How do I monitor my systems?

You can use DescribeInstances to check whether an instance appears to be running.

For more advanced monitoring, consider Amazon CloudWatch. Amazon CloudWatch runs a monitoring services that collects raw measurement data, such as CPUUtilization (percentage of Amazon EC2 compute units used by an instance) and DiskWriteBytes (number of bytes written in a minute). For more information, see Monitoring Your Instances and Volumes with CloudWatch.

Why can't I "talk" to my instances?

There are a few common reasons for broken connectivity to your instance.

Amazon EC2 changes the state of your instance to running after your operating system starts booting. Depending on your AMI, there will be a delay before the instance is fully set up and functional.

If your instance has been running for several minutes, you verify you authorized the appropriate access to your host through the Amazon EC2 firewall. If you have launched your instances without specifying a security group, the default group is used. Permissions on the default group are very strict and disallow all access from the Internet and other groups. You will need to modify the permissions of your default group or set up a new group with appropriate permissions. For more information, see Security Group Concepts

If this doesn't solve your issue, make sure you authorized port 22 and try to open an SSH connection with verbose output. Use the man page for the exact syntax of your system, but the command is likely to be similar to ssh -vv root@[hostname]. This output is very useful if you are posting to the forum.

Why did my instance terminate immediately after launch?

Launch errors can be the result of an internal error during launch or a corrupt Amazon EC2 image. Internal errors are rare, as we actively test for and isolate suspect hosts. Consult the DescribeInstances operation for details on why your instance failed to launch.

[Note]Note

The ec2-describe-instances command line tool does not provide this information. Use the -v flag to read the detailed SOAP response and get detailed information.

You can also attempt to launch the image again. If this proves to be a persistent problem (especially with a shared image), post to the AWS forums.

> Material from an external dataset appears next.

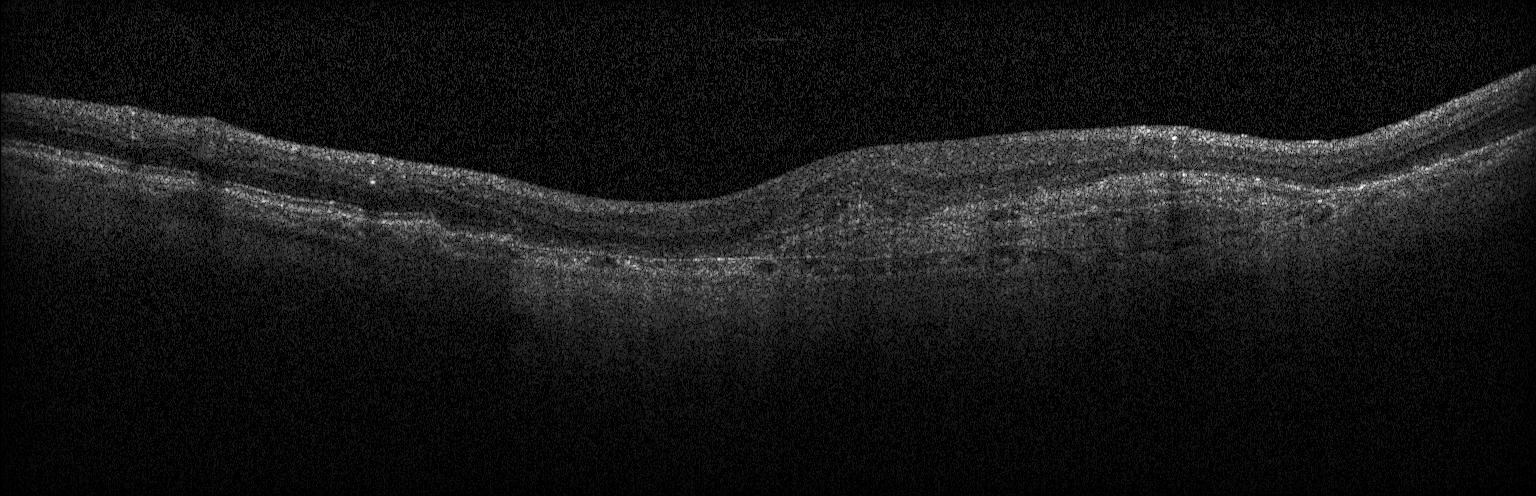
Heidelberg Spectralis OCT system, OCT line scan
Diagnosis: choroidal neovascularization (CNV).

I ran shutdown from within an SSH session, but my instance still shows up as running when I query it with DescribeInstances, and I can't shell into it.

To shut down an instance, use the TerminateInstances call (ec2-terminate-instances) on the command line. You can also use shutdown -h, but you must verify the instance shutdown using the DescribeInstances call.

Why are my instances stuck in a pending state (or a shutting-down state)?

This situation is rare and might be the result of a software error or misconfiguration.

We actively monitor for this; please contact us if it occurs.

Why do I get an "AuthFailure: User is not AMI creator" error when I try to register an image?

Make sure that you are using the correct user ID (AWS account ID) and certificate to create and upload the image. You must use the same ID and certificate to register the image with Amazon EC2.